The group has been honing its skills and having fun together for around 20 years.

Hemming has been playing trombone and tuba with the Dummkopfs since the local band was created in 1985. When he bought his home seven years ago, there was already a cement pad with some walls, and the electricity and plumbing already connected.

“There were four, five corrals around it, so I figured it was a barn,” Hemming said. “We fixed it up as a rehearsal space, and now we’ve got people practicing there most every day. Sometimes, up to three groups will be there at different times in the day.”

Hemming doesn’t charge for use of the space, and he never had to advertise that it was available.

“Once you open up for bands to come in, the musicians tell the other musicians,” Hemming said. “Word gets around pretty quickly.”

A donation bucket sits atop a small refrigerator, and the musicians who use the building donate money to help cover utilities and beer.

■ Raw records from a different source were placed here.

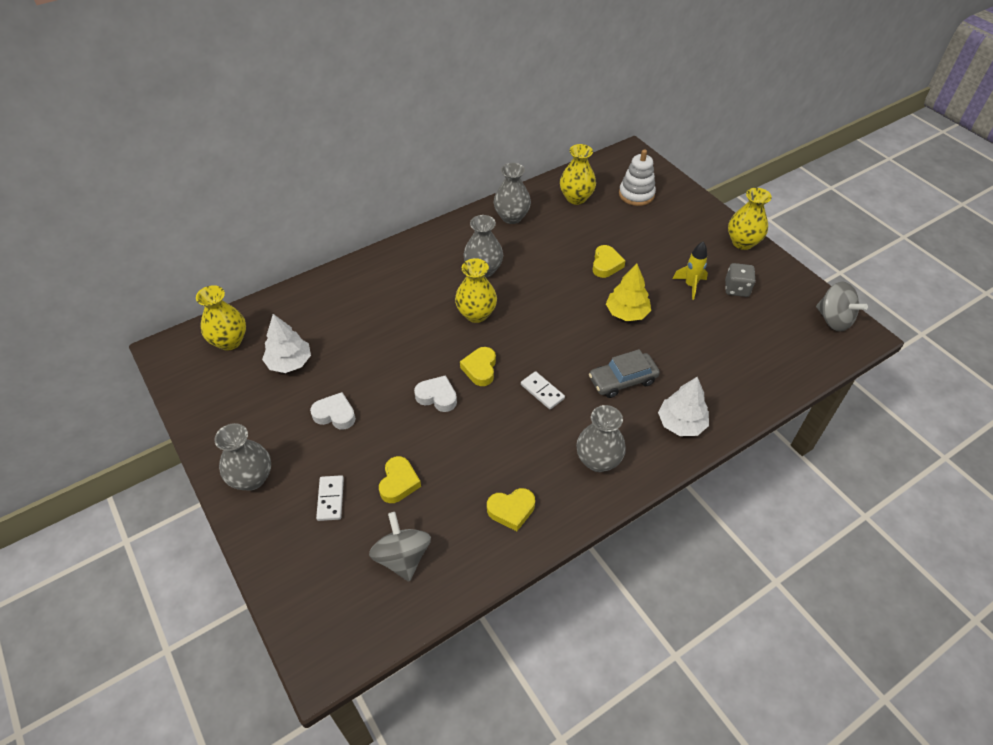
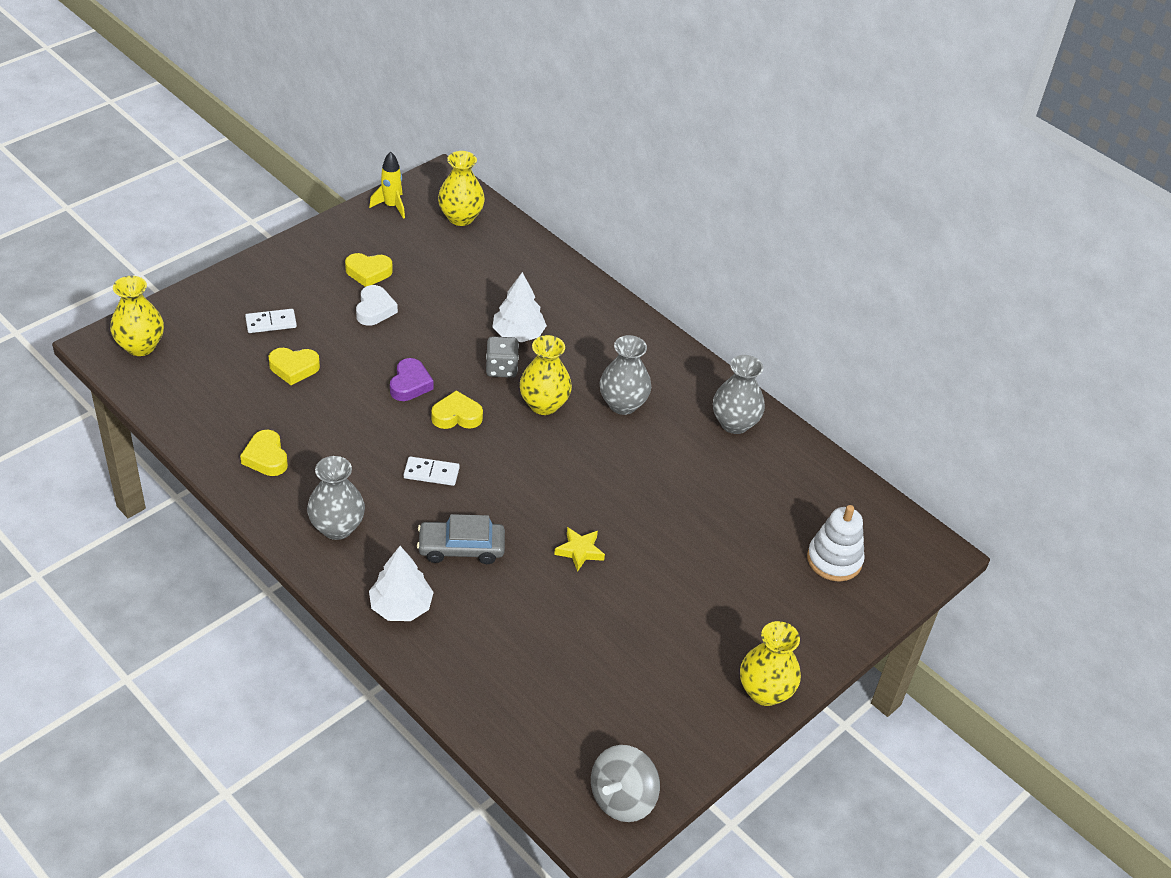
camera: 75 degrees right, 5 degrees down
grey vase [214,423,271,491] -> none
white tree [262,314,311,373] -> white tree moved to [493,272,547,342]
grey spinning top [369,512,431,582] -> none
white heart [414,375,457,412] -> purple heart [390,358,434,401]
white domino [521,371,565,409] -> white domino turned 60 degrees clockwise [404,456,460,486]
yellow vase [560,144,596,205] -> yellow vase moved to [110,276,164,356]
grey car [589,349,660,398] -> grey car turned 60 degrees counterclockwise [417,514,505,564]
yellow heart [592,245,625,278] -> yellow heart moved to [345,253,393,287]
yellow tree [606,264,651,321] -> yellow star [554,527,605,572]
yellow rocket [673,242,708,300] -> yellow rocket moved to [369,151,405,219]
grey dice [725,263,756,297] -> grey dice moved to [486,336,519,378]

There’s an ever-changing lineup on Friday mornings, with a core group that shows up regularly, including musicians who have won gold and silver records, performed in Broadway musicals and accompanied big stars at their early performances. Some are still regularly working the showrooms, such as McDermott, who said he has played for Don Rickles for more than 40 years.

“I was on the cast album of ‘Jesus Christ Superstar,’ ” said Brian O’Shea. “Elton John used to be my backup singer back when he was Reggie Dwight.”

O’Shea added that he used to play with Elton John’s longtime drummer, Nigel Olsson.

O’Shea said he comes to the Friday jam sessions to have fun and practice playing,

“Most of the gigs I work are as a singer,” he said. “If I didn’t come here, I’d hardly ever get a chance to play, and I like to, and I’ve got to keep practicing.”

Piano player Ron Simone keeps the group organized and has become the de facto leader.

“The piano is the instrument with which you can make an introduction and you can make an ending,” Simone said. “You set the chord and you set the style, so like it or not, you become the leader.”

Simone falls into the “like it” side of the equation.

“This is a kick,” Simone said. “We’re not getting paid, we’re just doing it for laughs and fun, but it does help to keep your chops in shape.”

Simone’s skills are particularly suited for the jam. They were well-honed by the job he held for many years performing with the relief band that covered for shows at 11 hotels on the Strip. He would perform a different show at a different hotel every night so the regular musicians could get a night off.

Like many members of the group, Simone has been playing in Las Vegas for years. He first came here in the early 1960s.

“My first gig was at the Riviera,” Simone said. “I was here with a violist, Florian Zabach, and it was a four-week gig. After that, I was supposed to go to New York.”

That changed when the local piano player got fired after getting into an argument with the New York-based conductor of a touring Broadway show.

“They came in to the lounge where we were playing and asked me to cover until they could find an available guy,” Simone said. “They never found an available guy. The show was supposed to be six weeks. It ran six months. I ended up working for five years at the Riviera.”

Simone followed that up with five years at the Desert Inn performing in a gourmet restaurant.

“Everybody who was everybody came into that room,” Simone said. “We were there from 1966 to ‘71, and every celebrity and every politician came in there. We couldn’t get a night off. There was one stretch of two solid years we didn’t have a single night off.”

Simone still performs regularly, but he’s selective about his gigs. He works when he wants to, often performing at corporate events with musicians he likes and respects.

“I don’t like to play the Strip anymore because it’s like Coney Island,” he said. “It’s not like what Las Vegas used to be. Thank God I was here for the good years.”

Ninety-two-year-old saxophonist Don Hill said he is happy to still be performing regularly in town, including at special events and a monthly show with fellow Friday morning jammer Jeanne Brei at the Italian American Club, 2333 E. Sahara Ave. He said he’s happy with this phase of his musical career and the jam.

“I played with The Treniers for 50 years,” Hill said of the R&B band. “Now I play what I want to play anytime I want to play.”